> _SUPPLIED DATA_:
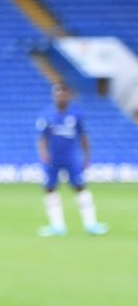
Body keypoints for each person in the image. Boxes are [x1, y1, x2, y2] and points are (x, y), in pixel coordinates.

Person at [36, 82, 107, 237]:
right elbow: (42, 138)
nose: (61, 96)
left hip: (71, 159)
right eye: (58, 93)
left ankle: (91, 224)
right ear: (54, 96)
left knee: (80, 187)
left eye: (63, 93)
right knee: (50, 188)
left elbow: (83, 137)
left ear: (68, 96)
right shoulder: (47, 115)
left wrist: (87, 156)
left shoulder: (76, 115)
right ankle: (57, 226)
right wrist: (43, 153)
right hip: (53, 160)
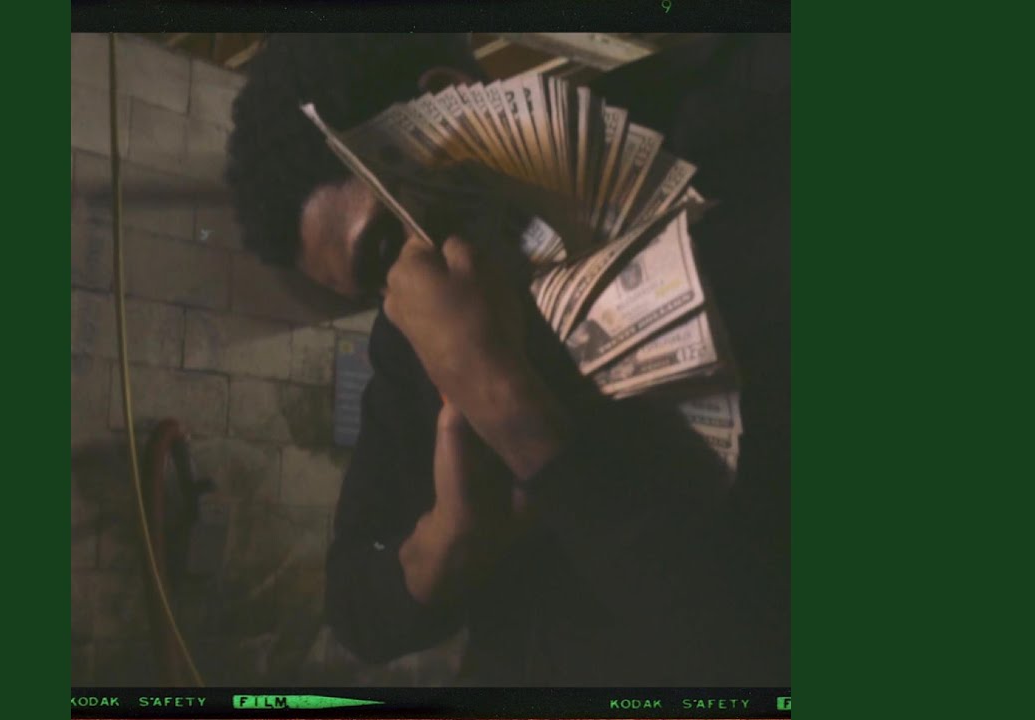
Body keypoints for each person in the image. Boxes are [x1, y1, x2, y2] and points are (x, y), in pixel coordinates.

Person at [225, 33, 788, 685]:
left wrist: (517, 419)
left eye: (383, 250)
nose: (402, 301)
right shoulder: (406, 334)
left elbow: (752, 648)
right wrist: (449, 541)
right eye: (375, 291)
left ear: (450, 106)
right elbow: (354, 605)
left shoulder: (753, 157)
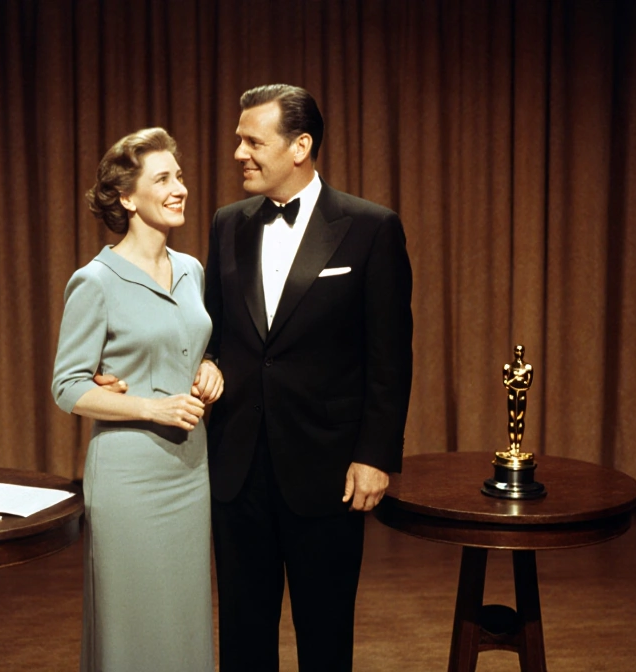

> _WHAT YOU SHOULD DO_:
State how many lines of the material contain the string "right", with no other words.

> _REPLY_:
12